8. L’obligation qui résulte de ce texte ne s’impose à l’administration que pour les seuls renseignements et documents effectivement utilisés pour fonder les rectifications, qu’elle a obtenus de tiers, dont le contribuable doit être informé avec une précision suffisante pour lui permettre de discuter utilement leur origine ou de demander qu’ils soient mis à sa disposition.
9. Ni ce texte ni l’obligation de loyauté dans l’établissement des impositions à laquelle l’administration fiscale est tenue ne lui imposent de mettre à la disposition du contribuable les documents qu’elle n’a pas retenus pour fonder les rectifications, afin de permettre à ce dernier d’apprécier si, parmi ces documents, figurent des éléments de nature à démontrer que l’imposition réclamée n’est pas due.
10. Par ailleurs, l’obligation qui résulte de l’article L. 76 B du livre des procédures fiscales ne porte pas sur les documents rendus accessibles au public en vertu d’une obligation légale, lesquels ne doivent être mis à la disposition du contribuable que si celui-ci indique n’avoir pu y avoir accès.
11. L’arrêt énonce que M. et Mme [T] n’invoquent aucune confusion liée à la présentation des pièces visées par l’administration de nature à faire obstacle à l’exercice du contradictoire et des droits de la défense. Il ajoute que les pièces concernées, à savoir les bilans et rapports de gestion de la société Finaréa Gold, le règlement intérieur du GIE Finaréa Services et les conventions conclues par la société Finaréa Gold constituent des documents auxquels les contribuables ont la possibilité d’accéder librement en leur qualité d’actionnaires de la société Finaréa Gold ou qui sont en libre accès au public. Enfin, l’administration fiscale justifie d’une communication aux contribuables du bilan, du contrat d’animation, du rapport du président du 14 octobre 2009 et du règlement intérieur du GIE Finaréa Services. De ces énonciations, constatations et appréciations, la cour d’appel a déduit à bon droit que les moyens d’irrégularité soulevés devaient être rejetés.

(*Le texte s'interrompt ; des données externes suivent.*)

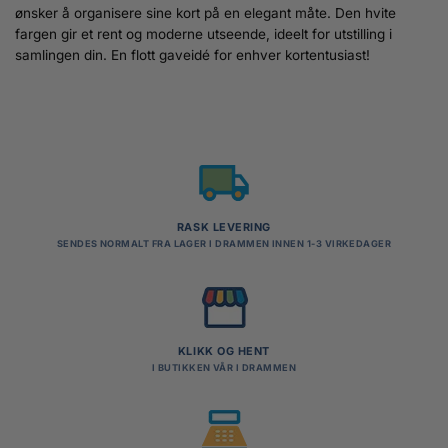
ønsker å organisere sine kort på en elegant måte. Den hvite
fargen gir et rent og moderne utseende, ideelt for utstilling i
samlingen din. En flott gaveidé for enhver kortentusiast!
RASK LEVERING
SENDES NORMALT FRA LAGER I DRAMMEN INNEN 1-3 VIRKEDAGER
KLIKK OG HENT
I BUTIKKEN VÅR I DRAMMEN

12. Le moyen n’est donc fondé en aucune de ses branches.
PAR CES MOTIFS, la Cour :
REJETTE le pourvoi ;
Condamne M. et Mme [T] aux dépens ;
En application de l’article 700 du code de procédure civile, rejette la demande formée par M. et Mme [T] et les condamne à payer au directeur général des finances publiques et au directeur régional des finances publiques de Provence-Alpes-Côte d’Azur et du département des Bouches-du-Rhône, agissant sous l’autorité du directeur général des finances publiques, la somme globale de 3 000 euros ;
Ainsi fait et jugé par la Cour de cassation, chambre commerciale, financière et économique, et prononcé par le président en son audience publique du neuf octobre deux mille vingt-quatre.